+++ PAGE TEXT +++

Most steps don’t need an LLM at all — and the ones that do operate on a focused input, not the whole conversation.

It’s not rigid: error handling, iteration, re-planning

S2: @FETCH_PAGE (url="https://api.internal/data") > $data ON_FAIL @RETRY(3)
S3: @EXEC_CODE (code="process($data)") > $result ON_FAIL GOTO S5
S4: @FETCH_PAGE (url="https://backup-api") > $data ON_FAIL TERMINATE ("All APIs offline")

A static analyzer runs before execution — undefined variables, unreachable steps, circular GOTOs, duplicate IDs — and if a plan is invalid, the kernel falls back to ReAct rather than crash.

The measured numbers (reproducible, not asserted)

We benchmarked LTP, ReAct, and Hybrid on the same kernel, same tools, same tasks, every LLM call pinned to one model, on a fixed suite of verifiable tasks. (Run it yourself — the harness and raw per-run JSON are linked from /benchmarks.)

Deterministic suite, 28 tasks, Claude Haiku:

LTP’s token count is strikingly flat (~2.5k) as the task deepens, because the LLM is called once to compile the plan, not once per step — the added depth is deterministic Python/tool execution, which costs no tokens. (It stays flat only while that holds: steps that are themselves LLM ops, or an ON_FAIL: RE-PLAN that re-compiles, do add calls.) ReAct’s cost, by contrast, scales with the number of turns. Two honest caveats from the same data:

1. The edge is model-dependent. On a weak model ReAct loops a lot, so LTP’s saving is largest (up to ~77% on harder tasks). On a strong model ReAct solves things in 2–3 turns and the gap narrows. Raw tokens aren’t the whole story — cost depends on prompt caching too.

+++ DATA FOR REVIEW +++

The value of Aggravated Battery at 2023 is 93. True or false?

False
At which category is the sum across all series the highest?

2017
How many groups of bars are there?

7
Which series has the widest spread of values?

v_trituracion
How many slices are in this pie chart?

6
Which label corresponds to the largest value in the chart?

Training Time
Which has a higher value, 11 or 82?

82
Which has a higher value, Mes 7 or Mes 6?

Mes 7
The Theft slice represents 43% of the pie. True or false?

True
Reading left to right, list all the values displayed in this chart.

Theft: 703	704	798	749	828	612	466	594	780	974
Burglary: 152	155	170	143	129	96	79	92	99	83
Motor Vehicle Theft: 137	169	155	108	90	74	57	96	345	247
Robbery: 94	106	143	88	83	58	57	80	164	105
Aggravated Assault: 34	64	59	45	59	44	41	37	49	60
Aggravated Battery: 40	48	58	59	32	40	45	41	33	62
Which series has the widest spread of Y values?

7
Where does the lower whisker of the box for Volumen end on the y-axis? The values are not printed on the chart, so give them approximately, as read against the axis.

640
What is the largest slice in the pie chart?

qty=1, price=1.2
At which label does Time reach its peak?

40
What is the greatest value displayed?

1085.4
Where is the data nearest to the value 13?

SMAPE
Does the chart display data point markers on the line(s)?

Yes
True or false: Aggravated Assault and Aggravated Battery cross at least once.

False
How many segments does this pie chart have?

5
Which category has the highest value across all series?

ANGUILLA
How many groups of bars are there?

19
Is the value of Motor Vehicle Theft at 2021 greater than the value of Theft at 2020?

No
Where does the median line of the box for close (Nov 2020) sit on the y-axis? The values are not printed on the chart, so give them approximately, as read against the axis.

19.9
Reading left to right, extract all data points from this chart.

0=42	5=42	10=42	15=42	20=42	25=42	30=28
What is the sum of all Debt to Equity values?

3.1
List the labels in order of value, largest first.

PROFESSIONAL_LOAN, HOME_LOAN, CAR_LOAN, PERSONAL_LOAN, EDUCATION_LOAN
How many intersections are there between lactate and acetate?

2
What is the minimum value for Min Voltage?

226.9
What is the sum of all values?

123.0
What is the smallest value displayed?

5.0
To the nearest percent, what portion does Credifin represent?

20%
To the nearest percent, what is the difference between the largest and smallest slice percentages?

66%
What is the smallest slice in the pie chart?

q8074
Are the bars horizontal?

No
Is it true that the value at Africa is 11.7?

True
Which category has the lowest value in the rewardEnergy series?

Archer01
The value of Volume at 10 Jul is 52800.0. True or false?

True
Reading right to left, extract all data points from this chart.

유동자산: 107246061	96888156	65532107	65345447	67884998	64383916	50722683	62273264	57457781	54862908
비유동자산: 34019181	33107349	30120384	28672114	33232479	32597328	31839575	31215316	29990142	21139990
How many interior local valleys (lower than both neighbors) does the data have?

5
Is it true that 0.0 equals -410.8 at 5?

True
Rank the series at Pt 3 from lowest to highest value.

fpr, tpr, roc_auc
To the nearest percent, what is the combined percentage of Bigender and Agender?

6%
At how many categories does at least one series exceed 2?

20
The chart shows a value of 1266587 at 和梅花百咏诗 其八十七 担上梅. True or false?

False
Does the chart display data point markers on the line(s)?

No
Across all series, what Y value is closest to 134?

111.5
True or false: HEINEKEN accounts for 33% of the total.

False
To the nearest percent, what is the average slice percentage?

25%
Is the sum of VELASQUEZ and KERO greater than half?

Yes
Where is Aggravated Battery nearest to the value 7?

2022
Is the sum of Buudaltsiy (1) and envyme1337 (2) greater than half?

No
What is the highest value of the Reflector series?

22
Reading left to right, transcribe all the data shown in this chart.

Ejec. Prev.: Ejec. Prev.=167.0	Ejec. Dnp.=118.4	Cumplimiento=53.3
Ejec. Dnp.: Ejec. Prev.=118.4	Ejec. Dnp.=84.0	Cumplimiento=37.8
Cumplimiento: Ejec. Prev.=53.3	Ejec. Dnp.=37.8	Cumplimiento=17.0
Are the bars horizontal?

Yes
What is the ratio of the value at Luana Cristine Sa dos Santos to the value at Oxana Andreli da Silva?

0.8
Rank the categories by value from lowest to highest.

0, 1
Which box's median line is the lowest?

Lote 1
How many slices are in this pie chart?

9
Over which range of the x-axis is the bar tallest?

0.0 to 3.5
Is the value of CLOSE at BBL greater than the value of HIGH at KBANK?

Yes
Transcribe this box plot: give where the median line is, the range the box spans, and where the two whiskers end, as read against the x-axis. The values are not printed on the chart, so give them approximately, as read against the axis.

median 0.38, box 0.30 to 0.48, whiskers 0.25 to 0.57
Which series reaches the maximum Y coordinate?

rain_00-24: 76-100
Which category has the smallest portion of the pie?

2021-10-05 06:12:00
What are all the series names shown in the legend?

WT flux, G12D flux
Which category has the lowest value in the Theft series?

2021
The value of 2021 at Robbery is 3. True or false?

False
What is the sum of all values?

+++

**ABOUT THIS EXERCISE:** Resume the write-up comparing LTP and ReAct token costs, starting right after its last sentence. The lines play no part in this exercise.

**RESPONSE FOR THIS EXERCISE:**
2. LTP alone has a reliability tail. It nails compute and tool-routing, but stumbles when a step needs world knowledge it can’t derive (“reverse this string, then name that country’s capital”) or fiddly stateful manipulation. That’s exactly why Hybrid exists.

Hybrid mode: LTP-first, with a verified fallback

In production you don’t choose manually. You run the kernel in Hybrid mode (mode="hybrid"), and it is result-driven, not a keyword guess:

1. Obviously exploratory/conversational goals (“help me debug…”, “not sure…”) → ReAct directly.
2. Everything else → try LTP first, then verify the result; if it’s inadequate, fall back to ReAct.

This makes Hybrid the only mode that stays at 100% across model tiers in our tests, while keeping most of LTP’s efficiency. The price is a small verification overhead and the occasional fallback — a deliberate trade for reliability.

Where it really pays off — deep agentic chains. On tasks that chain 5–6 sequential calls across memory and code, we measured Hybrid against standard LangGraph and CrewAI agents on the same tools: Hybrid was the cheapest 100%-reliable system on both Haiku and Sonnet — ~1.4–2.1× under the competitors on Haiku, widening to ~2.6–3.1× on Sonnet — because LTP compiles the whole chain once while ReAct-loop frameworks re-invoke the model at every step. The deeper the chain, the bigger the gap. (Full tables: /benchmarks.)

Design principles

1. Compile once, execute deterministically. The LLM writes the plan; Python runs it.
2. The LLM is a tool, not the pilot. @LLM_EXTRACT is a step like any other.
3. Data flows through variables, not context. $results is explicit.
4. Conditions are code, not prompts. ?IF ($rate > 5) is real comparison.
5. Simple stays simple, exploration stays adaptive. Don’t over-plan; @AGENT_SOLVE when you genuinely need to explore.

What we’re still working on

• Parallel execution of independent steps (currently sequential; parallel groups exist but aren’t the default).
• Hierarchical plans for very deep tasks (15+ steps), where single-shot compilation gets harder.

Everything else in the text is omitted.